▶ _EXERCISE TEXT_:

Identifying high-risk members under a Medicaid expansion program: Experience in Indiana

Alternative Benefit Plan (ABP) regulations have created the ability for states to offer benefit plans tailored to the needs of a particular population, such as the Medicaid expansion population. These regulations require exemption for vulnerable populations, including one new exempt population: the “medically frail.” This population includes foster care children and those who meet Social Security disability criteria, but also includes anyone with a serious and complex medical condition or a disabling mental or chronic substance use disorder.

States are seeking a methodology to help them identify the medically frail, one that would be both accurate and administratively efficient. This paper describes a methodology that has been used successfully for identifying a similar population in the Healthy Indiana Plan, a Medicaid expansion program initially authorized in 2008 under 1115 waiver authority.

▶ _EXTRACTED INFORMATION_:
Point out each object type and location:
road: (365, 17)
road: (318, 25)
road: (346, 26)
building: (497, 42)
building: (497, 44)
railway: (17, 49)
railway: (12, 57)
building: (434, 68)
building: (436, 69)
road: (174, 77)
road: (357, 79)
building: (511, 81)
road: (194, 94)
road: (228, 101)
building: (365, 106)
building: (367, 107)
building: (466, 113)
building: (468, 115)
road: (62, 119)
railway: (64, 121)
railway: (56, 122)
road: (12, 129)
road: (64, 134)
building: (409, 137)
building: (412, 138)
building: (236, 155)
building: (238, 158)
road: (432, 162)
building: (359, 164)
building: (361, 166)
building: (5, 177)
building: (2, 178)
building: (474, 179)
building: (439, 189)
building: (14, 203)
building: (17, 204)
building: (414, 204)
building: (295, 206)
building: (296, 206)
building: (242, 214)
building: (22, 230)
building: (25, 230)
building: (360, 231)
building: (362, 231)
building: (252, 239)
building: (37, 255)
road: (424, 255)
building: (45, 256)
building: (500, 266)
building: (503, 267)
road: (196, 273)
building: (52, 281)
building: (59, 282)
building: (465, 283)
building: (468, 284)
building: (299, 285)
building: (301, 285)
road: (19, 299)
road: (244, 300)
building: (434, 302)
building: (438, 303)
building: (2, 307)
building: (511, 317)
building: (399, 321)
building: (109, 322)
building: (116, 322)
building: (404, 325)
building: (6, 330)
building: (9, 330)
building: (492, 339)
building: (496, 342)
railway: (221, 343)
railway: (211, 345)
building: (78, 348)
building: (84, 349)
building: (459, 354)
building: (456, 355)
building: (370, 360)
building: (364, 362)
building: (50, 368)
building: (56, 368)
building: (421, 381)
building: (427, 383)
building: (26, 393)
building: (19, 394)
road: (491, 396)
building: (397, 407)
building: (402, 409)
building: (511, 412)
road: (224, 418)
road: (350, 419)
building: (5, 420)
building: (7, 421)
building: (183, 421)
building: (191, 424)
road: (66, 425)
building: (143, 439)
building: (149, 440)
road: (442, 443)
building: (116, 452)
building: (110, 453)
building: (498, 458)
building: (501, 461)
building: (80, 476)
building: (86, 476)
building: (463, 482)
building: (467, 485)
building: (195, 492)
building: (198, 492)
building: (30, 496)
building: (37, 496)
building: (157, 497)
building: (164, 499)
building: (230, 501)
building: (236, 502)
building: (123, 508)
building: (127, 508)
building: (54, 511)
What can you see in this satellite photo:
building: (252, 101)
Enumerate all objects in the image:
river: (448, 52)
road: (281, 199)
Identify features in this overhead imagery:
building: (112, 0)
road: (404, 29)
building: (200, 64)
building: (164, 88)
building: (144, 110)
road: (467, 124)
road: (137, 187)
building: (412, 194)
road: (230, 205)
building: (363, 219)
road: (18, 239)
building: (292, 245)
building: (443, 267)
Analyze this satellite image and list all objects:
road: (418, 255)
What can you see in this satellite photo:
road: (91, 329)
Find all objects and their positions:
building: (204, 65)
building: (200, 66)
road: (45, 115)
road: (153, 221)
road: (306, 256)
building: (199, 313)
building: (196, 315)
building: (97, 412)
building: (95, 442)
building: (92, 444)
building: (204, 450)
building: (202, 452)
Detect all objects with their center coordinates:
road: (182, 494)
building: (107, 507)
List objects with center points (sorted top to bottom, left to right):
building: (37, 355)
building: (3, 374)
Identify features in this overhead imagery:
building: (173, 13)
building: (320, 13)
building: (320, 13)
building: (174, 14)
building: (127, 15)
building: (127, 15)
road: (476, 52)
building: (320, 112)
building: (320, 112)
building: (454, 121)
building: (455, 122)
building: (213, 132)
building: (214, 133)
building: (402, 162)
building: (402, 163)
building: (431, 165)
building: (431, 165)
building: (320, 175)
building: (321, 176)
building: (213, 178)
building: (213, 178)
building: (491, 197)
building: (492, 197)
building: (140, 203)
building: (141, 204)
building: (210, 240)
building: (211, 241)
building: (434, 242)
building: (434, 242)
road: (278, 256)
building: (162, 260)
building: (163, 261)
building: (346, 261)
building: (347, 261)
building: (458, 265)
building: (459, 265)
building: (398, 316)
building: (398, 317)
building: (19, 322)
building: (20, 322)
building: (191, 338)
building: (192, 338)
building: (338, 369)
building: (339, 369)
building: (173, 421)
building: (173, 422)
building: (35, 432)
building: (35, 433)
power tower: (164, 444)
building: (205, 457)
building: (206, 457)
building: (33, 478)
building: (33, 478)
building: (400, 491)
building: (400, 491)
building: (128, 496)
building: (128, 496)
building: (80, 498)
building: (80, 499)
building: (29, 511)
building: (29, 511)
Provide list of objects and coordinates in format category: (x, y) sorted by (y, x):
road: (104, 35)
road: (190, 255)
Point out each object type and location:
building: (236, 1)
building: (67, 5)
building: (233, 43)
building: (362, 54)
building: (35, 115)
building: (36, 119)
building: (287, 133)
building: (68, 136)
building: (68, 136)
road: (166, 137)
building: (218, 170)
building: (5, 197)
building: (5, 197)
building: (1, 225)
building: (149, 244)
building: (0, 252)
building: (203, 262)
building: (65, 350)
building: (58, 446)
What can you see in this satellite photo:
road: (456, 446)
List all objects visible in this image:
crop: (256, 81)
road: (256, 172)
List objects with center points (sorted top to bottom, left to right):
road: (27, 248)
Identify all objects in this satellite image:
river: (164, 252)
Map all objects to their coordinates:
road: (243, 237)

▶ _TASK ITEM A_:
Transcribe the Medicaid expansion text word for word, beginning at "Alternative Benefit Plan" and stopping after "substance use disorder.".
▶ _TASK ITEM B_:
For each statement below, say whether the Medicaid expansion text agrees with it. Answer yes or no and quote the words of the text that decide it.
(i) The "medically frail" population includes foster care children.
(ii) The Healthy Indiana Plan was first authorized in 2010.
(iii) The methodology described in the paper has not yet been put into use.

▶ _EXERCISE RESULT A_:
Alternative Benefit Plan (ABP) regulations have created the ability for states to offer benefit plans tailored to the needs of a particular population, such as the Medicaid expansion population. These regulations require exemption for vulnerable populations, including one new exempt population: the “medically frail.” This population includes foster care children and those who meet Social Security disability criteria, but also includes anyone with a serious and complex medical condition or a disabling mental or chronic substance use disorder.

▶ _EXERCISE RESULT B_:
(i) Yes: "This population includes foster care children"
(ii) No: "initially authorized in 2008 under 1115 waiver authority"
(iii) No: "a methodology that has been used successfully for identifying a similar population in the Healthy Indiana Plan"